I’d had white friends in high school, but I had not lived with them. I’d gone to only one slumber party at a white home, a sweet-16 sleepover, from which my father took me home at 10 p.m., because to him there was nothing sweet about me spending the night with a group of white girls. He and my mother didn’t allow me to hang out with anyone whose parents they didn’t know—and in Baltimore at that time, Negro parents didn’t know a lot of white parents.

....

April 4, 1968: The murder of Martin Luther King Jr. The white girls in Dilworth Hall ran up and down the corridor—horrified less, as I recall, about the murder and more because the curfews and travel restrictions in major cities would mess with their spring-break plans.

The nice Negro girls made a plan to meet.
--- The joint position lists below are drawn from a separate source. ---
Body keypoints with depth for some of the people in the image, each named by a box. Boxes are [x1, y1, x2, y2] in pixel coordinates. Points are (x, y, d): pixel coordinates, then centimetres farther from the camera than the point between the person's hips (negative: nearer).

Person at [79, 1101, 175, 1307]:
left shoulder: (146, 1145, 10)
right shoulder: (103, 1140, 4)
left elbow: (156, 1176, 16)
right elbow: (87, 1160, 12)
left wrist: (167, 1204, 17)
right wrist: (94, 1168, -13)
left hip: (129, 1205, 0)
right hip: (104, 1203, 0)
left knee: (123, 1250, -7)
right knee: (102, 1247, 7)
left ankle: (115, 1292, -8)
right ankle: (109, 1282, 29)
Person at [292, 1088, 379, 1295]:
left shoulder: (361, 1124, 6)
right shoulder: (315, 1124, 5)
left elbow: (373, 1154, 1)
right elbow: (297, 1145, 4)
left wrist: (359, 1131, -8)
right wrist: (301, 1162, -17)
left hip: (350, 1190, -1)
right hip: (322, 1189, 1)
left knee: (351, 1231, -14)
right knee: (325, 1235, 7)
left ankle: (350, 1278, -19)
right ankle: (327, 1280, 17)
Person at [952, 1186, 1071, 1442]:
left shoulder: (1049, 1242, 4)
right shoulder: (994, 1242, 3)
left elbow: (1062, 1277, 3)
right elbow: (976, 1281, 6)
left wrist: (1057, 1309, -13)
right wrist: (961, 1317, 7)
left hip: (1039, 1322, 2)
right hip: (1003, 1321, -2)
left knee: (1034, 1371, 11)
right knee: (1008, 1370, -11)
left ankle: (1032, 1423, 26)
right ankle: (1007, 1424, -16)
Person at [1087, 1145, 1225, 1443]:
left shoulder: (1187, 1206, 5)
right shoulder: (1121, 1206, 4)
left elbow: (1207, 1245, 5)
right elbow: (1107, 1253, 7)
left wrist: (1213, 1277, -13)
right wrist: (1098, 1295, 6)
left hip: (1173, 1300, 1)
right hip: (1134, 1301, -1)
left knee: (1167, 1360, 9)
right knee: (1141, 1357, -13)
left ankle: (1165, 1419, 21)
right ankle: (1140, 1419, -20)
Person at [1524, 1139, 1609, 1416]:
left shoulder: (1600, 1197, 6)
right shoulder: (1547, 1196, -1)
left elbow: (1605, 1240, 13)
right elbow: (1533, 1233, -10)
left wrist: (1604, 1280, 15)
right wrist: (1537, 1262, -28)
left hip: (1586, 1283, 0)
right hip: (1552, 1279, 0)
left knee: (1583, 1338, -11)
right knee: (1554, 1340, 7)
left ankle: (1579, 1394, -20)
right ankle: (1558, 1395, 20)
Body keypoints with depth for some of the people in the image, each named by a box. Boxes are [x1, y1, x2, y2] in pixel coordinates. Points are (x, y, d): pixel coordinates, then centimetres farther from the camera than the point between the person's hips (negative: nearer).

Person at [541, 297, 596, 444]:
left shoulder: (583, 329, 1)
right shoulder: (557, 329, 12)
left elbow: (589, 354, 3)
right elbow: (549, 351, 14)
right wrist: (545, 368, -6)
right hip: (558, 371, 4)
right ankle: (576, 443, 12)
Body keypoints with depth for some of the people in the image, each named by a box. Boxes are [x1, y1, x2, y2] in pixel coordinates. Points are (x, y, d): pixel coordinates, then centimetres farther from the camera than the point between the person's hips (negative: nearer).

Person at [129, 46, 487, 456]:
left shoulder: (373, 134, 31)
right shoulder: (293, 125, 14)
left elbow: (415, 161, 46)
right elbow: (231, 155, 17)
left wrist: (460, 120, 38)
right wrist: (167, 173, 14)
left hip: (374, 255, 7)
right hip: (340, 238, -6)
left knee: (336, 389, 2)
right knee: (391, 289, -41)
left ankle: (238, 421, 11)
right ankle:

My roommate recalls that she asked me, “Can I come to the meeting?,” and that I said, “No, not this time.” I don’t recall that specifically. But I am sure I said no.

Up to that point, the world outside the walls of Beaver College had remained a distant, muffled drumbeat. A veil separated the student body from the reality outside. Many of my white classmates’ lives were centered on finding husbands at nearby Princeton, Lehigh, Lafayette, Haverford, Penn, and Franklin & Marshall. This was a suitcase school with very little political activity. But for the seven of us, King’s assassination shredded what was left of the veil. The veil would rip for our white classmates, too, because of Vietnam and the draft. It was all falling apart.

For the Beaver College Blacks, as we’d come to call ourselves, King’s death magnified the holes in our lives. Like Black students all over America, we sought to make sense of what was happening in urban areas before and after the assassination. “I think we learned how to demand to be educated,” Karen says.